If you don’t have time to go through all the exercises now, that’s OK; it is not necessarily recommended that you do all of the exercises in quick succession anyway. Instead, try doing one a week for three weeks, and consider journaling about your experience. Because again, developing a greater awareness of the self is a great way to develop greater empathy for clients and their experiences.
In my own experience, going through these exercises doesn’t change the belief that I have been practicing for the past 30+ years of my life, but it does stop me from being a slave to those emotions that seem to well up out of nowhere when talking about money or discussing estate planning. You might not be able to stop believing that your AUM and the size of your advisory firm is a reflection of your self-worth overnight, but with time and practice you can learn to recognize when you are answering or thinking in auto-pilot, and how that may or may not be what is most important or helpful way to be thinking and considering the issue or situation at hand. (For instance, feeling like your advisory firm always has to keep growing because it increases your perceived self-worth, even though the firm doesn’t really need to keep growing to be financially successful and achieve your personal goals!)

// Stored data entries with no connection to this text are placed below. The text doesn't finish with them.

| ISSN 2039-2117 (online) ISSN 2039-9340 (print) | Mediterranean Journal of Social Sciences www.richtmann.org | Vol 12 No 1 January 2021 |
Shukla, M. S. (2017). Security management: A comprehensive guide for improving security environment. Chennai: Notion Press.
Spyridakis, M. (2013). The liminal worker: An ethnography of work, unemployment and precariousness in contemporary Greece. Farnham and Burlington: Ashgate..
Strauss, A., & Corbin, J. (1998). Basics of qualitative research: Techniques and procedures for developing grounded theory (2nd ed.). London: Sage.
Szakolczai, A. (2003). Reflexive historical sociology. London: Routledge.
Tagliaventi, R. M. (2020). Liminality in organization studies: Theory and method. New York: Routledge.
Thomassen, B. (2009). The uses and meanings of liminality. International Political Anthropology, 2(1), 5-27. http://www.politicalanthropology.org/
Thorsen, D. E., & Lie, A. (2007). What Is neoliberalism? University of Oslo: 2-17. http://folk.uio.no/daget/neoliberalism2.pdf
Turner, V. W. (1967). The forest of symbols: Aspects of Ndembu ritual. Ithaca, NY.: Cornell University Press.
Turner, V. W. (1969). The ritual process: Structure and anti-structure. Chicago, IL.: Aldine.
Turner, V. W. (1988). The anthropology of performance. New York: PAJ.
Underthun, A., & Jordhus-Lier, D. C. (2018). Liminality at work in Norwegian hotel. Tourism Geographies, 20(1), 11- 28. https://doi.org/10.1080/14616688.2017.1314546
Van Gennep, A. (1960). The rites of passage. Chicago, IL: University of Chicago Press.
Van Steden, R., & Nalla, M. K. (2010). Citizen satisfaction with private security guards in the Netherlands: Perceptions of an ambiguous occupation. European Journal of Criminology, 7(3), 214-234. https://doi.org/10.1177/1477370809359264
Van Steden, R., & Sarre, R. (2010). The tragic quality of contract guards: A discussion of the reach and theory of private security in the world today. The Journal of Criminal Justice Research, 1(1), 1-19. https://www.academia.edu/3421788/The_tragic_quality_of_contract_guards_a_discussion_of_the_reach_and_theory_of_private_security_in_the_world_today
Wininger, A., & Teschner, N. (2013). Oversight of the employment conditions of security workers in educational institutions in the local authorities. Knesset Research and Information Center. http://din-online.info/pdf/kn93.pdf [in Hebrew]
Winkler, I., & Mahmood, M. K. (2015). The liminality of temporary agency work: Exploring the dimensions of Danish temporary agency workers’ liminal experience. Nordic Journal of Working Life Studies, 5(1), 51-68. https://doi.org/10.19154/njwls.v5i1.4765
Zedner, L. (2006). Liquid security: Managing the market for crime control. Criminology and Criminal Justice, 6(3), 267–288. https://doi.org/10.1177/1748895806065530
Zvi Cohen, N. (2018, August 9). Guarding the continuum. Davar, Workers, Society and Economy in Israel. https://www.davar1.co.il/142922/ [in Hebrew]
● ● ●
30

Finally, once you have gone through these exercises for yourself – from the Money Egg to the Money Scripts and Narrative therapy discussion – you may even want to implement some of them into your own practice, as financial therapy and its many tools can have a number of good applications in an advisory firm. These are just a few more tools that, after you use them on yourself and get a little practice/training in using them, may make great additions to the work you are already doing with your clients.